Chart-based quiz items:
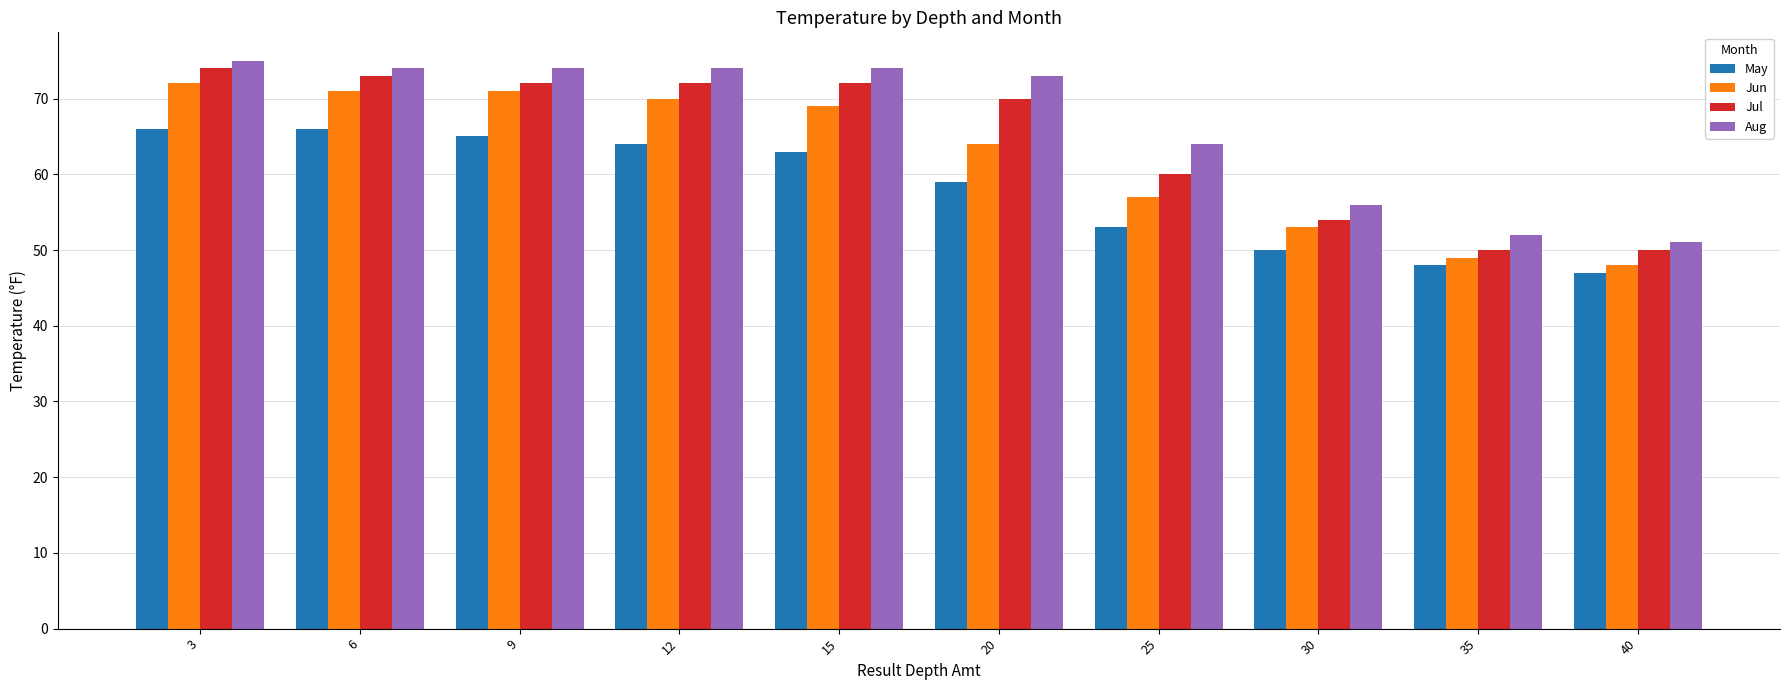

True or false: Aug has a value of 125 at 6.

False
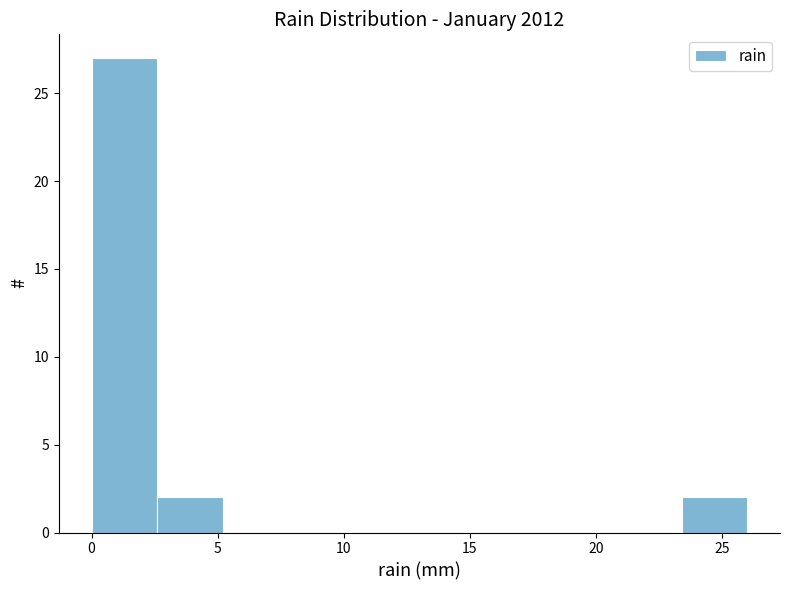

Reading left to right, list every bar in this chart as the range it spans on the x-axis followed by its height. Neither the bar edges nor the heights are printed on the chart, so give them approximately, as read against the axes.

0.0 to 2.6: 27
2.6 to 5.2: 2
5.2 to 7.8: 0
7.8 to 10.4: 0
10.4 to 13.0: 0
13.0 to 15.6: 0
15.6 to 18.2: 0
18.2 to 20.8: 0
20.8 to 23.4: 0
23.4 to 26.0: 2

- [ACTIVITY] Reproduce the lines of the items above, from the line containing "0.0 to 2.6: 27" through the end of the items, keeping each line unchanged.

- [SOLUTION BELOW]
0.0 to 2.6: 27
2.6 to 5.2: 2
5.2 to 7.8: 0
7.8 to 10.4: 0
10.4 to 13.0: 0
13.0 to 15.6: 0
15.6 to 18.2: 0
18.2 to 20.8: 0
20.8 to 23.4: 0
23.4 to 26.0: 2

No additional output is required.